__DIRECTIVE 1__
In the post on set operations with data.table, which rows of dt_airports are assigned to Adt?
__DIRECTIVE 2__
Print the post on set operations with data.table from "library(nycflights13)" to "better using data.table?".

__PROVIDED PASSAGE__

Reputation: 335
I need to do some set operations using only data.table library.
I don't want to join/merge, but set operations. So we do not match column by key, but add rows from different data.tables.
We work on two samples from built-in data sets.
All of the problematic questions are below:
#install.packages("nycflights13")
library(nycflights13)
#install.packages("sqldf")
library(sqldf)
#install.packages("data.table")
library(data.table)
dt_airports <- data.table(airports)
Adt <- dt_airports[1:10]
Bdt <- dt_airports[6:15]
sqldf('SELECT * FROM A INTERSECT SELECT * FROM B')
# can I do it better using data.table?
rbindlist(list(Adt,Bdt))[duplicated(rbindlist(list(Adt,Bdt))),]
sqldf('SELECT * FROM A EXCEPT SELECT * FROM B')
# how to do it using data.table?
sqldf('SELECT * FROM B EXCEPT SELECT * FROM A')

__RECORDS PROVIDED__
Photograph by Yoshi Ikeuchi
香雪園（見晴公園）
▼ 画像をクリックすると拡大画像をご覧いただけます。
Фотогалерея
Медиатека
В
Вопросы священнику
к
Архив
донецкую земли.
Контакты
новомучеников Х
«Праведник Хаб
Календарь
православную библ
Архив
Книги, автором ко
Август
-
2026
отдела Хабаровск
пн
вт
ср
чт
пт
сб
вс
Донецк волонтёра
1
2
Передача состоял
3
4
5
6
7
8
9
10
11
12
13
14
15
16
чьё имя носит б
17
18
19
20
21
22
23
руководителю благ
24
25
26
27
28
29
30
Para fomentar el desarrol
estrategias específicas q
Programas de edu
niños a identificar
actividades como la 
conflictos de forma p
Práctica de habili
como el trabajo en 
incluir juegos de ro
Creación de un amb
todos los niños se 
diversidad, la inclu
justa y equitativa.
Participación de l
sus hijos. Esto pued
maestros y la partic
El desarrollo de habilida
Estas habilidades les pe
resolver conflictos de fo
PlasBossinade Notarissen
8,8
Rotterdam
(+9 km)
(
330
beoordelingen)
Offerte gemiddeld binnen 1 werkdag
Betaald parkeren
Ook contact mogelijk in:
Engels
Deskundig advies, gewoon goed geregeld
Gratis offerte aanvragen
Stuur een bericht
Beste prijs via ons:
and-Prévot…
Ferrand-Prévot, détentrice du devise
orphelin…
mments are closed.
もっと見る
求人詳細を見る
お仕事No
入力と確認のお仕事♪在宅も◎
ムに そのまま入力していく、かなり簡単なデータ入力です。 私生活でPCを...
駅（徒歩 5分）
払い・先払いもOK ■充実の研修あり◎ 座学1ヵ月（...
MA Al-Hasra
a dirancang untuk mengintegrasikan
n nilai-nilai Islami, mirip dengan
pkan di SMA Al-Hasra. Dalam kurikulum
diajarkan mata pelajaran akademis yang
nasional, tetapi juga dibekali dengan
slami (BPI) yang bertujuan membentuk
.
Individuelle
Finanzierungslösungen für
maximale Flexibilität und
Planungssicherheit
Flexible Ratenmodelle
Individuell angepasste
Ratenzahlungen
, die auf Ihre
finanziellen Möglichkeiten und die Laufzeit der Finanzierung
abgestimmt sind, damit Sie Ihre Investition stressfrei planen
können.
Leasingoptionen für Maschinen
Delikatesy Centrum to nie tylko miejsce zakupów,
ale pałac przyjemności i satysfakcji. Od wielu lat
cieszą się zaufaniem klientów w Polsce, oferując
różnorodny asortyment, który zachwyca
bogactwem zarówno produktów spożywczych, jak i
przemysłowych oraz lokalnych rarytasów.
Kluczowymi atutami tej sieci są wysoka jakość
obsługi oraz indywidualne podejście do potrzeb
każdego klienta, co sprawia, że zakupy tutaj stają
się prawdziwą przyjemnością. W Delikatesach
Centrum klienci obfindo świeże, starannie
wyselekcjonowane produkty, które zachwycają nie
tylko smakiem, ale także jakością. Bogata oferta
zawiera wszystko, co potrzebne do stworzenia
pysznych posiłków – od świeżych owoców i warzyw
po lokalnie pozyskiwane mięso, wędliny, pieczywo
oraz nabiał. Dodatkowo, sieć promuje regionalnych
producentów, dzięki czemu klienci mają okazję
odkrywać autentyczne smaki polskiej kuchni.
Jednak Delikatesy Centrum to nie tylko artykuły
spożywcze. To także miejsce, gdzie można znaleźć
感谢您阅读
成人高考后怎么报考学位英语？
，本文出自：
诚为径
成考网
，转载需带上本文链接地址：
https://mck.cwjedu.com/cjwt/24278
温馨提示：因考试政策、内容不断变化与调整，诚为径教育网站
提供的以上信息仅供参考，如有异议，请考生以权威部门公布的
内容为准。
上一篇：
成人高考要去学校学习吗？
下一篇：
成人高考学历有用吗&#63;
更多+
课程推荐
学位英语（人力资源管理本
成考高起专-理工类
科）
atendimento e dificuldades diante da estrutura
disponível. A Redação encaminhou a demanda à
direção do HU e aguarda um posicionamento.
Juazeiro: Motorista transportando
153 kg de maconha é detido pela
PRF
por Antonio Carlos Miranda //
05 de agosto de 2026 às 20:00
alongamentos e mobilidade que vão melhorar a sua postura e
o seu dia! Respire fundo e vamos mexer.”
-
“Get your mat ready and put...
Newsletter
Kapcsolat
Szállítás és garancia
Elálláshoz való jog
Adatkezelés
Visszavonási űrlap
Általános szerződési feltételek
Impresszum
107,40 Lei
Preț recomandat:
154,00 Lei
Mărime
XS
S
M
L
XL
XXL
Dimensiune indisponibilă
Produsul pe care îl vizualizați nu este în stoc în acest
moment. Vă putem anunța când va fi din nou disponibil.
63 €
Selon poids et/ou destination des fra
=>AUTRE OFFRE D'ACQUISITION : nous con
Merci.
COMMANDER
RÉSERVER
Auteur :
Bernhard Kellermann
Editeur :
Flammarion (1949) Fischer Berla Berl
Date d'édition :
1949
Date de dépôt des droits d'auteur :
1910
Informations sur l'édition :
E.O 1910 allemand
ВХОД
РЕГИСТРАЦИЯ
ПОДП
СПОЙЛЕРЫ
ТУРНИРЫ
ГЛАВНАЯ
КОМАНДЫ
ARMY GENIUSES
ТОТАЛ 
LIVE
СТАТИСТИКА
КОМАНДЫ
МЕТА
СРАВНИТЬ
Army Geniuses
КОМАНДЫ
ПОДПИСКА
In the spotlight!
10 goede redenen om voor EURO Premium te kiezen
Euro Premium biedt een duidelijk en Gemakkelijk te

__TASK OUTPUT 1__
Rows 1 through 10.

__TASK OUTPUT 2__
library(nycflights13)
#install.packages("sqldf")
library(sqldf)
#install.packages("data.table")
library(data.table)
dt_airports <- data.table(airports)
Adt <- dt_airports[1:10]
Bdt <- dt_airports[6:15]
sqldf('SELECT * FROM A INTERSECT SELECT * FROM B')
# can I do it better using data.table?